Of course, as even Sun Tzu recognized, intel must be translated into effective action, and in this struggle, that effort has been all too plagued by failure. But mounting discoveries about the astoundingly complex essence of cancer—that its causes lie in multitudes of genes gone awry—are also pointing the way toward treatments aimed in laserlike fashion at a patient's unique set of genetic glitches. In mid-October, scientists reported in Nature that they've identified 26 key mutated genes linked to lung cancer, for example. "All of the pieces of the puzzle are in front of us," says Martin McMahon, a cancer biologist at the University of California-San Francisco Helen Diller Family Comprehensive Cancer Center. "It used to be that 10 percent of the pieces were in front of us and the other 90 percent were in a box under the stairs."
It's been clear for years, for example, that cancers vary widely even if they look the same under a microscope: Some are slow growing, others are aggressive; some patients respond to one drug, while others are not helped at all. Yet until quite recently, the only tools available—the blunt-force mainstays of surgery, chemotherapy, and radiation—treated everyone much the same. Then, in the 1990s, powerful new computing technology allowed researchers to begin comparing the DNA of cancerous and healthy tissues and gain a look at the very blueprints of similar-looking but markedly different tumors. Here's where the advances are leading:
Toward Personalized Treatment
Louise Cooper, an elementary school teacher and endurance athlete, is one early beneficiary. Now 55, she was diagnosed in 1998 with breast cancer and received the same basic knock-it-out treatment—surgery, chemo, radiation—prescribed for other women with similar-looking tumors. That's where Cooper's story diverged from the usual path: Her former neighbor is breast cancer expert Dennis Slamon, director of clinical and translational research at the University of California-Los Angeles Jonsson Comprehensive Cancer Center. Slamon and colleagues had discovered that in about a quarter of breast cancer patients, whose tumors were particularly aggressive, too many copies of a gene called HER2 within a cancer cell causes the overproduction of a certain protein on the cell surface that serves as a receptor for a growth-spurring substance. Cooper was tested at Slamon's suggestion and learned her tumor fit this description. "I found out that from diagnosis to demise, it's usually about two to three years, maximum," says Cooper, an L.A. transplant who grew up in South Africa.
But Slamon and his team had developed a drug that blocks the receptors, preventing the cell from getting the fix it needs to grow. After receiving weekly infusions of Herceptin for a year, Cooper is apparently cancer free—and off to Antarctica for a multiday 250-kilometer footrace just before Thanksgiving.

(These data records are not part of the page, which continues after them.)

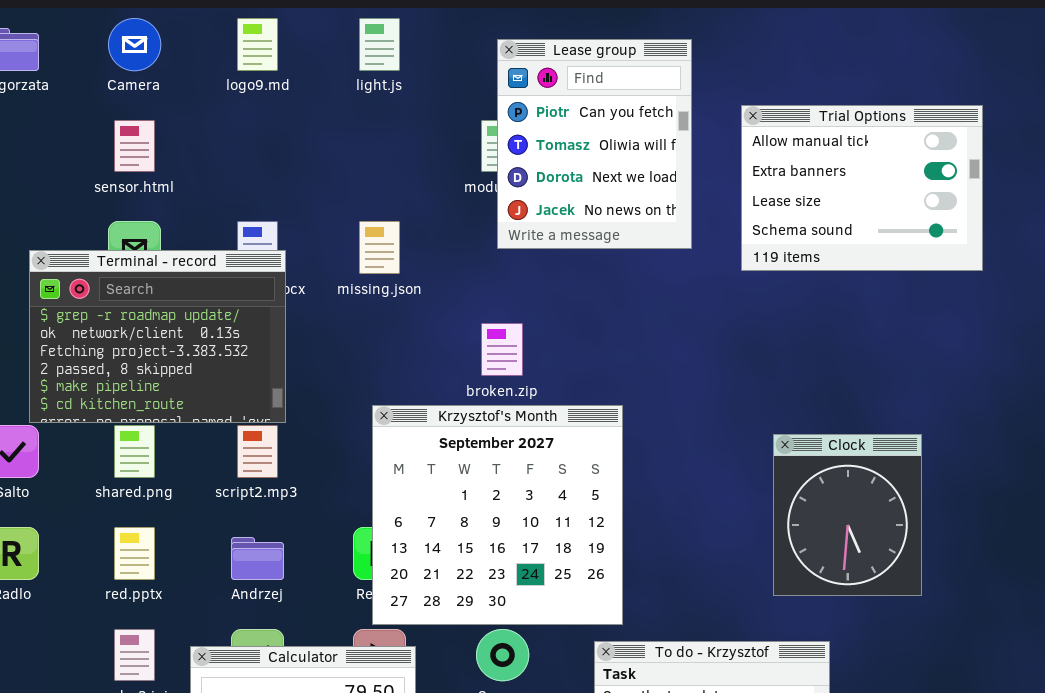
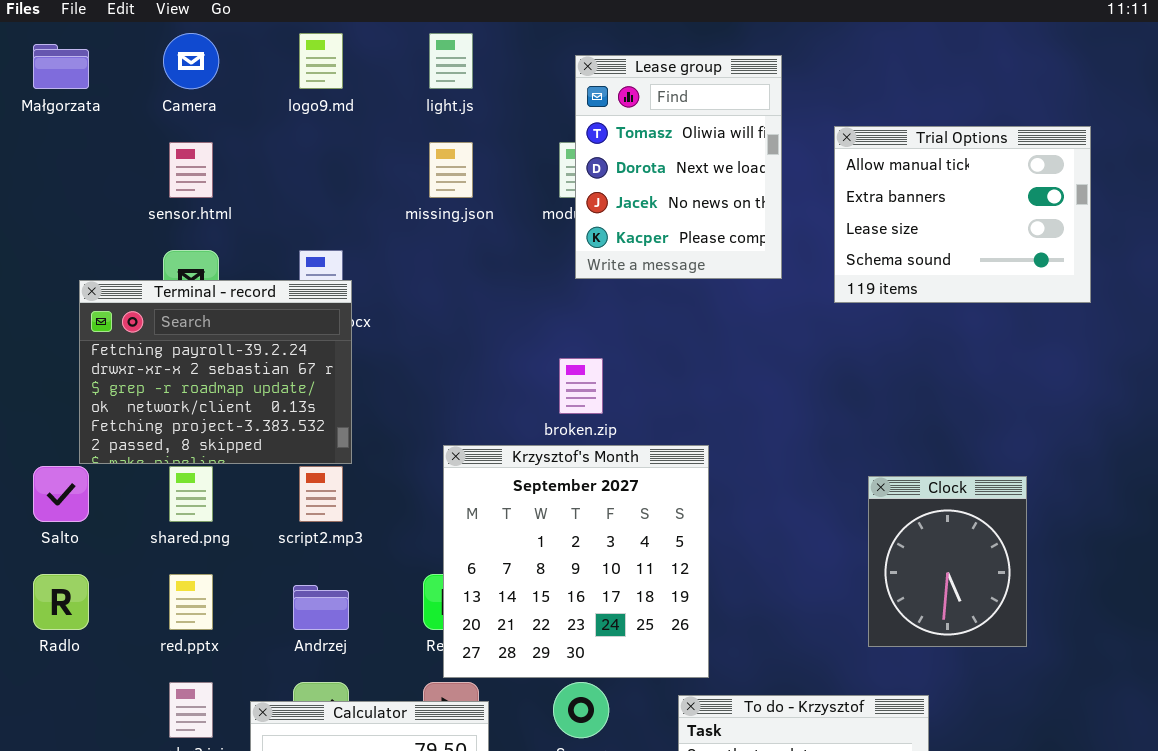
Lease group: [497,39,692,249] -> [575,55,782,279], scrolled down 1 row
missing.json: [359,221,400,274] -> [429,142,473,198], moved
Terminal - record: [29,250,286,423] -> [79,280,352,464], scrolled up 2 rows

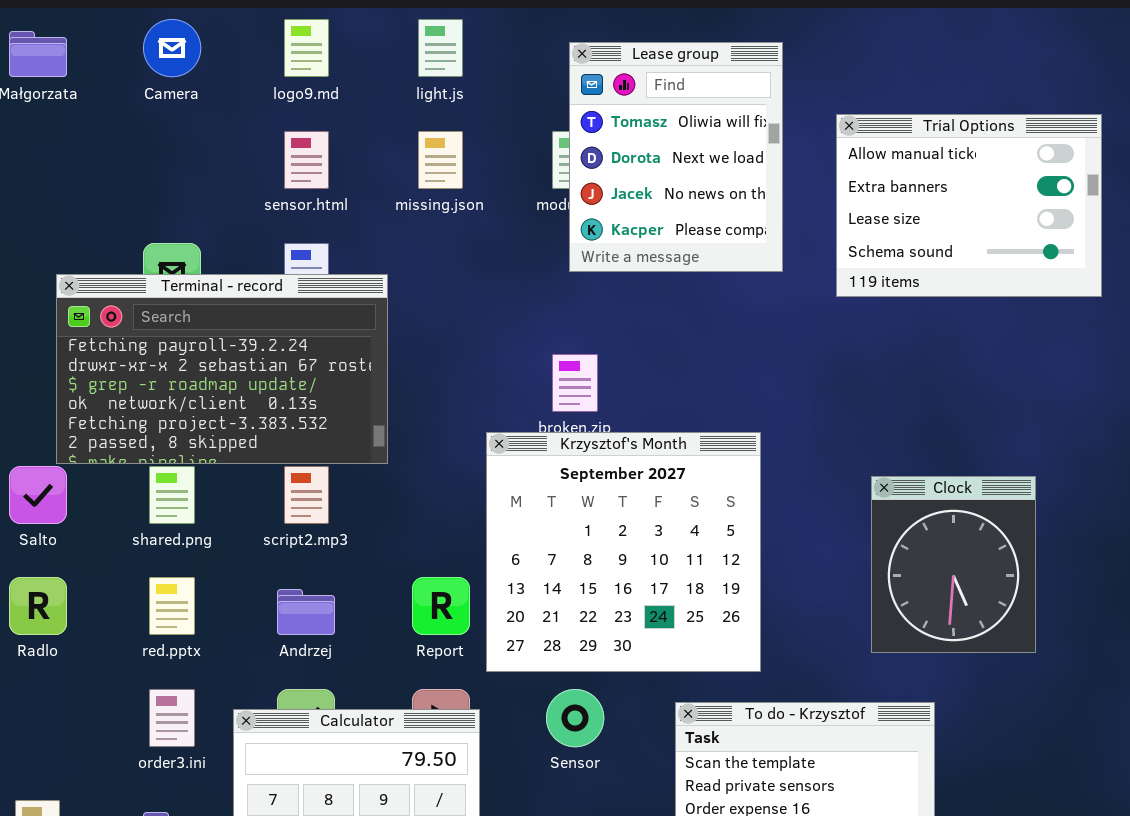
sensor.html: [169,142,213,198] -> [284,131,329,189], moved
Terminal - record: [79,280,352,464] -> [56,274,388,464], resized
Krzysztof's Month: [443,445,709,678] -> [486,432,761,672], moved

You might ask why Herceptin, now a weapon of choice in women whose tumors produce too much HER2, can't be used to block all sorts of cancer from growing. As science is revealing, there are thousands and thousands of mutated genes that contribute to cancer's uncontrolled growth and self-replication, refusal to die off, and ability to travel elsewhere in the body, lodge there, and thrive. As with HER2, a glitch might be found in some cancers in a particular organ but not others—and it may also be active in cancers in completely different organs. (HER2 is also associated with ovarian cancer.) In September, two research teams—one working on the government's massive new cancer gene-mapping initiative, the Cancer Genome Atlas project, and one on a separate private effort—described all the hundreds of possible mutations linked just to pancreatic cancer and a deadly form of brain cancer. The average pancreatic tumor, for example, included 63 mutations.